Step 6: Inflate the tyre

Now comes the tricky bit. You need to create an airtight seal as well as making sure that the bead of the tyre is seated evenly. To make things easier, a charger pump, like the Beto Surge Track Pump, can be used.

Powerful pumps like this allow you to build up pressure in a separate chamber, before you release the air in one hit, straight into the tyre. You’ll know you’ve got it right if you see the tyre inflate rapidly and pop onto the rim.

Once you’re happy to tyre is seated properly, inflate it to the required pressure. Be careful not to exceed the maximum pressure for the tyre or rim.

Step 7: Disperse the sealant

Once the tyre is inflated, you’ll need to disperse the sealant around the inside of the wheel.

Stand the wheel vertically and from around 5cm gently bounce it on the ground. This action disperses the sealant around the tyre. To ensure you cover the entire circumference of the wheel, rotate the wheel a few degrees each time. If you spot small amount of sealant leaking out of the sidewalls, lay the tyre on its side and plug these small holes.

Puncture protection alternatives

Converting your bike to a tubeless set-up isn’t exactly cheap, and while the benefits outweigh the costs for many there are alternative options.

Here are three:

  • Good quality tubes – think all inner tubes are the same? Think again! Cheap inner tubes can tear, split and pop under pressure.

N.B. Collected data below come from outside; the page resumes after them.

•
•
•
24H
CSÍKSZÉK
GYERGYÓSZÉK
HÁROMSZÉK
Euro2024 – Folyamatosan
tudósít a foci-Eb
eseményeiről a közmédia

Invest in good quality branded tubes and you’ll reduce the likelihood of experiencing a puncture.
  • Puncture proof tyres – city tyres such as the classic Schwalbe Marathon Plus are built to withstand glass and tacks. They’re not as smooth as tubeless tyres and you’ll still need tubes, but you won’t need to swap your wheels.
  • SlimeSlime sealant can be added to your inner tubes and will protect from punctures of up to 3mm. Our in-store Slime service will add Slime to your tubes for just £6 each.